63°
UMass Boston's independent, student-run newspaper

The Mass Media

The Mass Media

The Mass Media

300

300
King Leonidas (Gerard Butler) leads his Spartans into battle
300

Frank Miller’s 300, for those that don’t know, is the big screen adaptation of the graphic novel of the same name. Miller’s Sin City series of graphic novels were a hit with fans and critics alike when Robert Rodriguez adapted them into movie form in 2005, leaving big shoes for writer/director Zach Snyder (Dawn of the Dead) to fill, and he doesn’t disappoint. 300 tells the story of a group of Spartans led by King Leonidas (Gerard Butler) who face overwhelming odds to defend Greece from the invading forces of Persian King Xerxes (Rodrigo Santoro). Leonadis’ 300 Spartans are all that stand between the marauding Persian war-machine and the destruction of Greece and all of western civilization.

To describe the film’s 300 Spartans as only half naked would be generous; apparently the battle dress of ancient Greece consisted of nothing more than a Speedo and a big red cape. The women of Sparta are only slightly more clothed. There is really only one female character of any consequence in the film, which is otherwise dominated by men that feel really good about their bodies.

300 is a highly stylized, bloody, heart-pumping, and testosterone-drenched retelling of the ancient battle of Thermopylae. The action of the film really kicks off when a Persian emissary talks smack about the Queen of Spartan and Leonidas quickly treats him and his associates to a one-way trip down a bottomless well. From there the Spartans move out to meet the Persians on the field of battle and the entire second act is nearly non-stop action, with only a few brief interludes where the focus is shifted back to the politics of Sparta. There, Queen Gorgo tries to bump and grind her way into the good graces of a corrupt councilman who opposes a troop surge to assist in the battle with Persia. Meanwhile back at the “Hot Gates” Leonidas breaks from turning Persians into human kabobs to growl and snarl at Xerxes’ request that he kneel before the masochistic body and facial-piercing-riddled God-King of Persia.

The action scenes themselves are impeccably cut, alternating between slow motion and hyper-speed, as the 300 Spartans plow their way through wave after wave of faceless Persian spear fodder. That’s when the Persians bring out their WMDs, sending giant badass armor plated rhinos and enormous elephants that would put those pansies from When Animals Attack to shame. The effects of the film are jaw-dropping; the gorgeous computer generated environments are rendered with such detail and care that you might actually take your eyes away from all the dismemberment going on for a moment to enjoy the corpse-strewn landscape.

300 is also graced with a subtle sense of humor toward its over-the-top action such as Leonidas gnashing on an apple and proclaiming “there’s no reason we can’t be civilized” as his Spartans drive their spears through the heads and chest cavities of half-dead Persian warriors.
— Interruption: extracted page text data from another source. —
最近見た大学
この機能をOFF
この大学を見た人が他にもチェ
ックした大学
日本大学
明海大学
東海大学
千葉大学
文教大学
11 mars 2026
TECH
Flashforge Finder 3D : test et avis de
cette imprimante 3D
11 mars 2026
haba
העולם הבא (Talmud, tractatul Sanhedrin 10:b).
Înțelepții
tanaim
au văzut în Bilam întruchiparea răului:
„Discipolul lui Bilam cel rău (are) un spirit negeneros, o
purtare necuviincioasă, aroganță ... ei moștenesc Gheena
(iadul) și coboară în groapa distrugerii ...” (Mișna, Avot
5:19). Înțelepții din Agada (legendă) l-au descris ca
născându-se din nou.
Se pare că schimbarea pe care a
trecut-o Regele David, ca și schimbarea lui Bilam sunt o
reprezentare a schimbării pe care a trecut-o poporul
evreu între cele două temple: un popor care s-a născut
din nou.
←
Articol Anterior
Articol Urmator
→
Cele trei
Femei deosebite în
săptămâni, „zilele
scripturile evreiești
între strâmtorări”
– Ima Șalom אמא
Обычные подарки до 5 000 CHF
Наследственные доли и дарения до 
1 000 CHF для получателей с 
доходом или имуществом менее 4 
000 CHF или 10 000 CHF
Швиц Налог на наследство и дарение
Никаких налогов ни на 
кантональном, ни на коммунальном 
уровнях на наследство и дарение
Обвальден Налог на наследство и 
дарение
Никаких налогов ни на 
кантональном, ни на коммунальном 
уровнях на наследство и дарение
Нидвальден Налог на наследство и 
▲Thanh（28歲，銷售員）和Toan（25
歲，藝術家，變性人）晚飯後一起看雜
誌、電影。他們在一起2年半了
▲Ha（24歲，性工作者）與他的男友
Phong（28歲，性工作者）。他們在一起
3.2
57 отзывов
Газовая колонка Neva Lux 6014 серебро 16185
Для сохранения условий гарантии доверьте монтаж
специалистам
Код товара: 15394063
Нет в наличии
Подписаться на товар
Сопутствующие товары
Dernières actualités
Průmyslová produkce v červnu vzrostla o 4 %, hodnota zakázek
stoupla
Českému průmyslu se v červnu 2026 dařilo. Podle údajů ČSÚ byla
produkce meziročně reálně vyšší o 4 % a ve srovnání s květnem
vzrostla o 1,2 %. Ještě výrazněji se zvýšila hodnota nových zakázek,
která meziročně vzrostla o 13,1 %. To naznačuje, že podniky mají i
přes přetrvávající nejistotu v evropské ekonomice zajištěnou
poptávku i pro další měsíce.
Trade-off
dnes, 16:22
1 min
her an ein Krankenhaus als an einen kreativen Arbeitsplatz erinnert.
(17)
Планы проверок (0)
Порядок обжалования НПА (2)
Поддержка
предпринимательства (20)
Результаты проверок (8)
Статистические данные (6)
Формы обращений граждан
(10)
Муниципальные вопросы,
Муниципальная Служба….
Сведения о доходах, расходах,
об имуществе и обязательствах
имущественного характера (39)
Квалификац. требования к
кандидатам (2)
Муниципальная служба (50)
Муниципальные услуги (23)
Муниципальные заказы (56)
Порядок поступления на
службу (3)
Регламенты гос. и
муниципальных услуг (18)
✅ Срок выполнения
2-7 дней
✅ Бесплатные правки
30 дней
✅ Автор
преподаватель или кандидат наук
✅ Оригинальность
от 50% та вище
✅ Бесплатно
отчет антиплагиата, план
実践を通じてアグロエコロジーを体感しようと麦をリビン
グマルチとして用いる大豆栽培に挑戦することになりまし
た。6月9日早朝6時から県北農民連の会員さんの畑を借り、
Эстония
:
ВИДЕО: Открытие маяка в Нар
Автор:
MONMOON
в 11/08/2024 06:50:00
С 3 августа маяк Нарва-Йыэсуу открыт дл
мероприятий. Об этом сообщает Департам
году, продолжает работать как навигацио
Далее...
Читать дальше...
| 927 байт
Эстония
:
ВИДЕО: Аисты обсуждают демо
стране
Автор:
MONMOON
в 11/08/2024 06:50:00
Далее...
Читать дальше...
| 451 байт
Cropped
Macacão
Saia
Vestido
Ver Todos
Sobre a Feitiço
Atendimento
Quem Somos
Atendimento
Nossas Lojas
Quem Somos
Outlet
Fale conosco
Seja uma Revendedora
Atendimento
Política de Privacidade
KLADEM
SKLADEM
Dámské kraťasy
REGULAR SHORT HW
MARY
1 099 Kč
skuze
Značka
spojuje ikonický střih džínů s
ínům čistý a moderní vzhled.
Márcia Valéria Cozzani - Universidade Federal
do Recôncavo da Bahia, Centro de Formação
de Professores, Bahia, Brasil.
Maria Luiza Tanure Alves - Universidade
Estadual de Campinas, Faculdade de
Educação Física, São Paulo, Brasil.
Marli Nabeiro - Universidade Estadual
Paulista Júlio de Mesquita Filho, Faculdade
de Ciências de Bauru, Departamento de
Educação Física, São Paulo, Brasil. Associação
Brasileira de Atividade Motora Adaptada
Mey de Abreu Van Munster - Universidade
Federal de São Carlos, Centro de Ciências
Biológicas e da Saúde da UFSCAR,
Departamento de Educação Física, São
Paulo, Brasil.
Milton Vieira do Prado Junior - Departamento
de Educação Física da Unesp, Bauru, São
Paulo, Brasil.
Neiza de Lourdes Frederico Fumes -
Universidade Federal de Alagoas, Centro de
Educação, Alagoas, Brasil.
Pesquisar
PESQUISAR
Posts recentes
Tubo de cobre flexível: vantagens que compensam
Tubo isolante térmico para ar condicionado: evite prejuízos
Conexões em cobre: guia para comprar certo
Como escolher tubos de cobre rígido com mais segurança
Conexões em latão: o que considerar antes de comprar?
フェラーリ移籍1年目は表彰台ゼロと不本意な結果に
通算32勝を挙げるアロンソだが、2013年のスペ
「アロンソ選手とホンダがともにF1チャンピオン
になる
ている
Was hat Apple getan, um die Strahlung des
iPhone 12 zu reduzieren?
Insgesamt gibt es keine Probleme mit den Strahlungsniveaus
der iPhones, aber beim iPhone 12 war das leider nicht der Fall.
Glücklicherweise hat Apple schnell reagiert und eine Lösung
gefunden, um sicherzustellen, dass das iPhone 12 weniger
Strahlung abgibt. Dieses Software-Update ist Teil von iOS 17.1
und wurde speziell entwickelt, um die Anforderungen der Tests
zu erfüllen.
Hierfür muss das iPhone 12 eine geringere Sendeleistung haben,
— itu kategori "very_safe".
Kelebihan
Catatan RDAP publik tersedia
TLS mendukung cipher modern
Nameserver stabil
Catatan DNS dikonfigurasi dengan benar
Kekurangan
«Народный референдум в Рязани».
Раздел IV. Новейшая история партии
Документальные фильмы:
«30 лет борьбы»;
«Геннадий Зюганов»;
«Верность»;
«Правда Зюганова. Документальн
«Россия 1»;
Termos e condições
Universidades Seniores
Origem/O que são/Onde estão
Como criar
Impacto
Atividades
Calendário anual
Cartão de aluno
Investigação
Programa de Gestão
The final act of the film attempts to establish some type of characterization; there’s betrayal, sacrifice, loss, love, revenge and a hunchback with a harem. These scenes, however, seem to only be there to allow the audience to collectively catch their breath in anticipation of the final glorious stand in the face of overwhelming odds. 300 pulls no punches and definitely earns its R rating, it’s Sin City B.C. with more blunt force trauma. It’s time for all the guys who were dragged by their girlfriends to see Music and Lyrics to get a little payback. I’d give 300 three and a half bloody, mutilated torsos out of five.